Przyjęcie przez ukraiński parlament ustawy o amnestii w wersji Partii Regionów, pokazuje, że prezydent Wiktor Janukowycz nie chce porozumienia z opozycją. Taką opinię wyraził przebywający w Kijowie eurodeputowany Jacek Saryusz-Wolski. Polityk, który rozmawiał z Programem Pierwszym Polskiego Radia, podkreślił, że została przegłosowana bardzo zła wersja amnestii dla osób zatrzymanych w trakcie obecnych protestów. Jego zdaniem szansę na porozumienie dawałoby tylko bezwarunkowe wypuszczenie uwięzionych.

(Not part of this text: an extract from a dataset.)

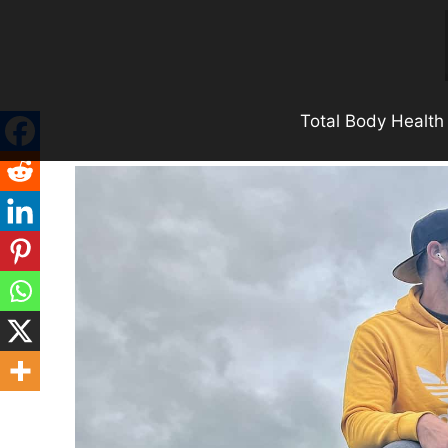
Skip
to
content
Total Body Health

Jacek Saryusz-Wolski powołując się na słowa byłego ministra i oligarchy Petra Poroszenki, mówi, że dwa dni temu na Ukrainie blisko było do wprowadzenia stanu wyjątkowego. Kiedy się chodzi po Majdanie jest atmosfera powstańcza, kiedy się próbuje poruszać po dzielnicy rządowej, to przypomina to stan wojenny w Polsce - mówił eurodeputowany.
Zgodnie z przyjętą ustawą warunkiem amnestii jest wcześniejsze opuszczenie przez protestujących budynków użyteczności publicznej. Opozycja domagała się amnestii bezwarunkowej.